We move onto this gem:
” The past is informative, but it’s a mistake to believe that it’s a window on the present or that it will show us what to expect, or that conditions in the past show that everything will be fine. It doesn’t matter if temp and CO2 weren’t always correlated in the past, or if CO2 lagged temperature change; that is not evidence that CO2 can’t affect temperature; it’s not even evidence that it didn’t.”
Let me get this straight: we find at least one time ( ” … one experiment … ” ) where temperature and CO2 are dissociate, and this is NOT ” … evidence that CO2 can’t affect temperature;” Sorry, yes it is. Anytime the two are going in opposite directions, or if one lags the other (as you yourself stated), then we have a piece of the puzzle that says, CO2 does not control temperature. It didn’t back then, and it doesn’t now.
Since you also believe that, “The past is informative, but it’s a mistake to believe that it’s a window on the present … “. Thanks, you just invalidated the entire field of Geology as a discipline.

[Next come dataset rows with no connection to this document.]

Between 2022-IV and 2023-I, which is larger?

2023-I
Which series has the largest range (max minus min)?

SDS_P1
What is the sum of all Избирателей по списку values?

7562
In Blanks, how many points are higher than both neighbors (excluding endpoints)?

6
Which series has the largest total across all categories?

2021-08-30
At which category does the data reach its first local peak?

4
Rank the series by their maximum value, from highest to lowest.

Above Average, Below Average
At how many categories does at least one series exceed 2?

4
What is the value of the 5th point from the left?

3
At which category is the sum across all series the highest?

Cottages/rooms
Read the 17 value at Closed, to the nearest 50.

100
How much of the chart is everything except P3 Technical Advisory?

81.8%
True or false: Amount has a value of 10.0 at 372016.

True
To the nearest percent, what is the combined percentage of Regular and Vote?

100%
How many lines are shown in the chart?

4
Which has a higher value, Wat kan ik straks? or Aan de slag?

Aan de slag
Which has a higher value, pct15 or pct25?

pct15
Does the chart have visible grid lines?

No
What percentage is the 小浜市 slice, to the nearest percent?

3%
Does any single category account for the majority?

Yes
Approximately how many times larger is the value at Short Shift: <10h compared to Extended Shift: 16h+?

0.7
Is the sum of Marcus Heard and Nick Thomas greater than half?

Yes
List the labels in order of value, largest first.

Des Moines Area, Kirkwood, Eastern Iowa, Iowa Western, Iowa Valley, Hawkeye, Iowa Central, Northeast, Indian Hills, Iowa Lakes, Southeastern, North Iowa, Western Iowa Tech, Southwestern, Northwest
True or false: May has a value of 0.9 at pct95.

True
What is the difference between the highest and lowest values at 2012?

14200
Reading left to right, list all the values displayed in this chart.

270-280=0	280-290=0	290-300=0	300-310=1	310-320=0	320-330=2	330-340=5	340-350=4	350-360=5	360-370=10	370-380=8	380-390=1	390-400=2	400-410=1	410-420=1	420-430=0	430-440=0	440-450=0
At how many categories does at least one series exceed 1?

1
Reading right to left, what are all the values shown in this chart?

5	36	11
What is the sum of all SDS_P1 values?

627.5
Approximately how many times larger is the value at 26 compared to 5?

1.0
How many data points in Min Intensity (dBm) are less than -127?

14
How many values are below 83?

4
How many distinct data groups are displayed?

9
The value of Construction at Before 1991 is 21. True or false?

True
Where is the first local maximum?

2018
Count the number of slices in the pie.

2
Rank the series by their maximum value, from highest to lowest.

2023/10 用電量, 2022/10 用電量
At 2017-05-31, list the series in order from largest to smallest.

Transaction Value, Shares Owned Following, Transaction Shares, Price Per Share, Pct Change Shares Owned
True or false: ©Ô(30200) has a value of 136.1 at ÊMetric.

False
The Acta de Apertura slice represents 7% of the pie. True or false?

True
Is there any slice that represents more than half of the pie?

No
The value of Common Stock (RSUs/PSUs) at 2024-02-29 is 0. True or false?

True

The past tells us many things, among them that climate has always changed, and always will change, and we have evidence that the hypothesis of ‘changing CO2 concentration is having any measurable effect on present-day global temperatures’ is completely false. The change we see today is neither exceptional, nor outside of the variation of the past (and you yourself mentioned the MWP, so apparently you accept that there was one, even though Mann did everything in his power to eliminate it).
“… it’s not even evidence that it didn’t.” The two parameters are opposite, yet this is NOT evidence that CO2 wasn’t affecting temperatures? Your lack of understanding grows.
Then we have this one:
” Just as correlation is not causation, a lack of correlation doesn’t mean something isn’t a factor, only that it’s not the primary one. ” Precisely; this is what us “skeptics” and “den1ers” have been saying. CO2 is NOT a primary controller of global climate (the past shows us this quite clearly), and you’ve just admitted that there are other ‘factors’ that can, and do, overwhelm anything CO2 might be doing.
And you wonder why I consider your understanding of science to be so poor? Correlation is a necessary, but not a sufficient condition, for causality. When or if I find two parameters with a correlation, it then becomes necessary to establish causality. If there is more than a single instance that the two parameters are NOT correlated, then the causality becomes suspect. In the case of CO2 drives temperature, the multitudes of evidence, not just a single instance, points to the conclusion that the two have no relationship to each other.
You are, as far as I’m concerned, welcome to languish in the state of fear of mythical hobgoblins (h/t, H. L. Mencken), but your fears are not founded upon any sound science. My “partners in crime” and I will continue to enjoy how much greener the Earth is, thanks to the plant food carbon dioxide, and its increasing abundance within our atmosphere.